The Battle of Heraclea

So for 3 years now Andrew Jordan has been slowly painting up an Early Republican Roman army. During this time he has been coming down to Treefort and running small games of Clash of Empires with David Clayton. Well Andrew's beautifully painted figures will get just about anyone's attention. So slowly I started painting up some of those wonderful Warlord plastic Macedonians. Then last month Andrew suggested Heraclea, Pyrrhus versus the Romans. Andrew would provide all the Romans, Elephants and most of the Cav, David the Italian allies and I the Phalanxes. So the night before I was basing the last 8 stands while Andrew was finishing the river.
We were joined by Stelios and Steven the next day, neither of which had ever played Clash of Empires.
It was Awesome! Who knew Andrew had so many Romans.
 It was Beautiful! Those Romans were breathtaking.
It was a close run thing! Those Roman Maniples are nasty,
I now give you Andrews pics and commentary.

Romans begin surging across the River Siris

Having crossed, the leves skirmishers chase off most of Pyrrhus' skirmishers/ light troops holding the opposite bank
Pyrrhus riding to engage the enemy cavalry. His forces dominated his right flank. Elephants chased off most Roman allied cav.

The dreaded Macedonian phalanx. Most leves were chased off by the more experienced peltasts.

Hastati widen the maniples and discharge pila as the Macedonians charge to throw them back into the river.
Meanwhile on the right the Thessalian cav grinds down one unit of Roman cav but is eventually defeated by the remaining unit, led by its tribune. Right flank becomes a stalemate, with the victorious Roman unit exhausted.

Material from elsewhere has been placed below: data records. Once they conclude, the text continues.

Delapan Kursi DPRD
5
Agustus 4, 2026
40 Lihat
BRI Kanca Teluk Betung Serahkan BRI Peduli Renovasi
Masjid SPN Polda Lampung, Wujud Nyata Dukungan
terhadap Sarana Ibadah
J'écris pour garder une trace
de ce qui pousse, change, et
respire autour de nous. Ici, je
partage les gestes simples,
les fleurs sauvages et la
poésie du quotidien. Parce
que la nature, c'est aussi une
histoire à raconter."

Back to the center, where fighting is fierce. Hastati forced to retire and the Principes take up the fight. Armred with thrusting spears, they make more of a in impression on the Macedonians.

With Pyrrhus having cleared the Roman left flank, history is almost repeated by an elephant charge into the Roman flank...stopped at the last moment by an unnamed Italian ally who wounded the elephant, causing it to run amok back into the Cretan archers. A number of Roman units on the left were retreating.

Good pic of the battle's effective end. Romans break a pike unit and another nearby panics and flees. But with neither side having a coherent battle line, both sides retire - so a tie was declared. Though he didn't win this one, Pyrrhus at least kept the Romans at bay, so a semi-historical outcome. Roman leadership by Consul Laevinus in the middle kept this from turning into a full rout.